Akiba Shrine Shimosha
The Akihasan Hongu Akiha Jinja is a Shinto shrine in Hamamatsu. The shrine is located near the summit of Mt. Akiha, on the southern slopes of the Akaishi Mountains. It is the head shrine of the 800 Akiha shrines around the country.

The primary God of Akibasan this Jinja is the Hinokagutsuchi-no-Okami (火之迦具土大神), the god associated with protection against fires. During the Edo period, this kami was popularly called the Akiha Gongen and was identified with Kannon Bosatsu under the Shinbutsu shugo system of combined Buddhism and Shinto.

Per shrine tradition, the Akibasan Hongū Akiha Jinja was established in 701 as a Buddhist temple by the famed priest Gyoki. It was named Akiha-dera from a poem written by Emperor Saga in 709. During the Heian period it became a center for the Shugendo cult and was associated with the Shingon sect, although much of its subsequent history is uncertain.

After the start of the Tokugawa Government, retired shogun Tokugawa Ieyasu ordered the temple to convert to the Soto Zen sect. Tokugawa Tsunayoshi in particular favored its blend of Shinto, Buddhism and Shugendō, and promoted the spread of the Akiha cult throughout the country to provide protection against fires.
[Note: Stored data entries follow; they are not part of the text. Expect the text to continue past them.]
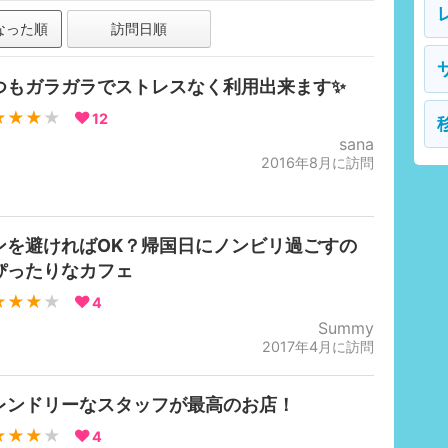
なった順
訪問日順
つもガラガラでストレスなく利用出来ます✨
★★★
★
12
sana
2016年8月に訪問
ンを避ければOK？帰国日にノンビリ過ごすの
ぴったりなカフェ
★★★
★
4
Summy
2017年4月に訪問
レンドリーなスタッフが最高のお店！
★★★
★
4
Despite its remote mountain location, the temple became a popular pilgrimage detour from the Tōkaidō for pilgrims on their way to Ise Shrine or Kompira Shrine, or on their way back to Edo.

However, in 1685, the government banned the traditional ceremony of carrying the shrine's mikoshi along the Tokaido Mt. Akiha towards Edo and Kyoto, for fear that the riotous procession would disturb public order. The ban conversely helped spread the Akiha cult throughout the country through the establishment of numerous branch shrines, especially in the Chubu region of Japan. Major Soto temples and monasteries often established a small Akiha shrine within their grounds.